Secrecy and threats should have no place in medical care. Yet there are "gag clauses" and "disparagement clauses" in contracts between some health insurers and physicians that raise troubling questions about the level of candor or completeness encouraged or tolerated in dealing with patients of health maintenance organizations.

It is old news that medical care is undergoing a sea change. Physicians who once practiced independently, relying largely on their own medical judgment and skill and the ethical guidelines of their profession, are increasingly being drawn into contracts with large HMOs. Those contracts limit the fees physicians receive for treating HMO patients and can limit as well the range of tests or treatments for which physicians will be reimbursed. Sometimes treatment restrictions can compromise the quality of care that patients receive by directing physicians to prescribe certain medicines and not others or, in extreme cases, by foreclosing expensive treatment options.

Managed care has slowed the runaway expense of health care in this country. But that considerable and welcome achievement has come with its own cost. Patients who welcome the lower out-of-pocket costs often are nonetheless frustrated by the delays and bureaucracy they may face. Many physicians, meanwhile, are angry about what they see as a loss of income and control under managed care. Reports that physicians in California and elsewhere are bound by gag orders and disparagement clauses raise anxieties across a broad band of patients, physicians and health care advocates.

Many doctors complain that the restrictions prevent them from criticizing HMOs or their physician-headed groups and HMO payment practices that encourage doctors to save money by limiting care. Physicians who violate these clauses are subject to discipline, even termination, by the HMO. In their harshest form, gag clauses explicitly prohibit doctors from telling patients the full range of treatment options. Instead, doctors may only inform patients about the treatment options covered by their insurer. Those clauses are rare, but where they exist they serve the interests of the insurer rather than the patient. Patients generally don't know about them because some managed care contracts prohibit physicians from discussing the restrictions.

For their part, HMOs say that some of the gag provisions are intended to protect trade secrets and proprietary information. Officials insist that the clauses are intended to encourage doctors to discuss their concerns about payment and treatment policies with health plan representatives, rather than complaining to patients. But physicians say the restrictions compromise their ethical and legal duty to provide patients with information about benefits, risks and costs of various treatments. We agree and feel these restrictions have no place in patient care.

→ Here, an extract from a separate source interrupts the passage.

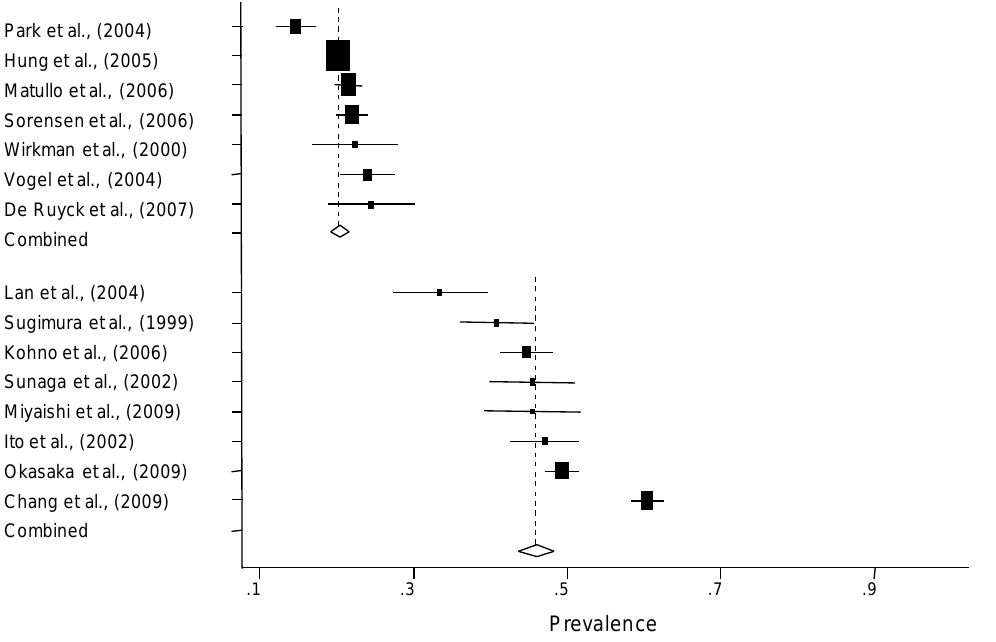
Figure 1. The Cys allele frequency of seven Caucasian populations and eight Asian populations among controls. The center of a box and the horizontal line indicate the prevalence and the 95% CI in each study, with the areas of the box representing the weight of each study. The summary prevalence based on the random effects model is represented by the middle of a diamond whose width indicates the 95% CI. The summary prevalence is also shown by the dotted vertical line. The summary prevalence of Caucasians and Asians based on the random effects model are 20.9% (95% CI = 18.9–22.9; Cochran Q test: Q statistic = 28.23, P < 0.0001) and 46.1% (95% CI = 40.2–52.0; Cochran Q test: Q statistic = 144.7, P < 0.0001), respectively. The distribution of the Cys allele was significantly different between Asians and Caucasians (P <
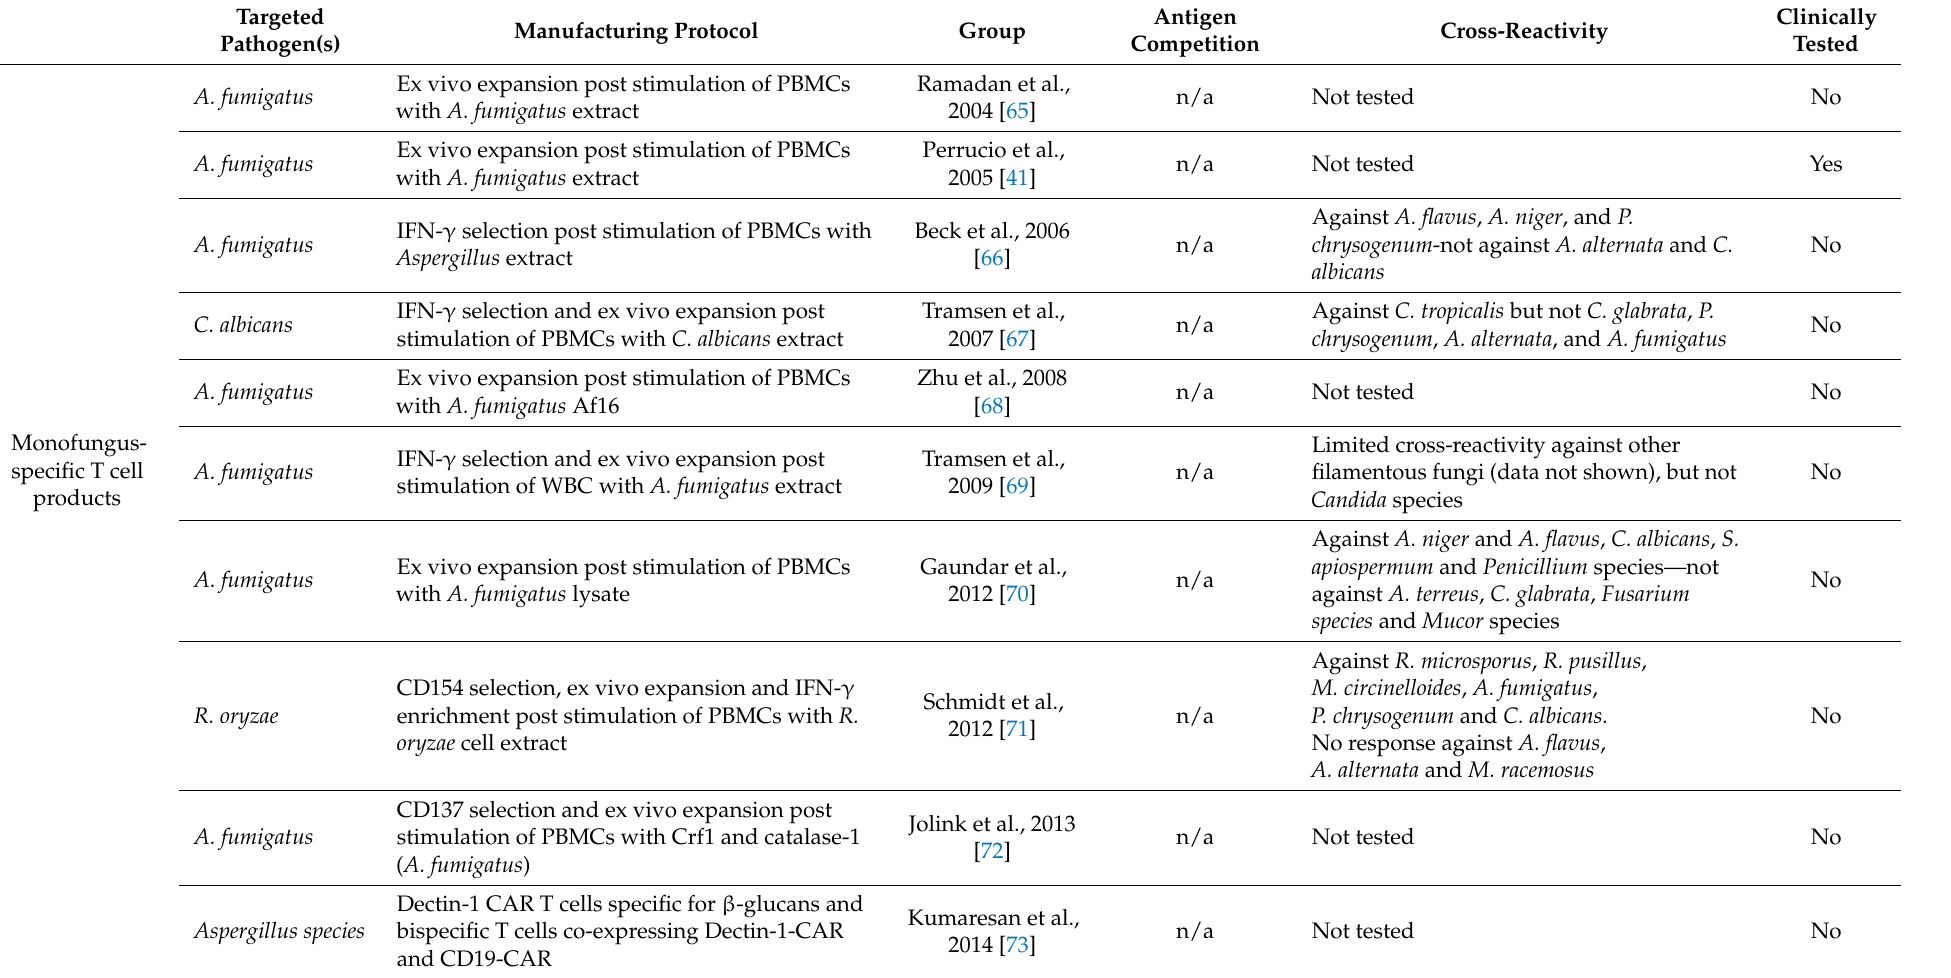
Table 1. Preclinical and clinical studies of the generation of fungus-specific T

State lawmakers in Sacramento have introduced five bills that would restrict gag clauses. Several of these bills, now moving through legislative committees in Sacramento, are similar in their language and intent. Consumer groups and labor unions are trying to qualify two initiatives for the November ballot that would bar gag clauses and regulate other managed care practices. Anti-gag legislation is pending in at least six other states. Moreover, the federal government now requires that managed care plans serving Medicare and Medicaid patients reveal any arrangements in which doctors may face financial pressures to limit services or treatment by specialists.

If the health maintenance organizations do not move quickly to eliminate these secret provisions, the Legislature should act to bar the provisions from contracts. A physician must be free to tell a patient about any treatment option, regardless of whether that treatment is covered by the patient's plan. Doctors should not suffer for following their Hippocratic Oath. Gag clauses are not good medicine. Neither are they sound economic policy in the long term; patients who have a choice aren't likely to stay with an insurer suspected of denying them the full facts about their health care.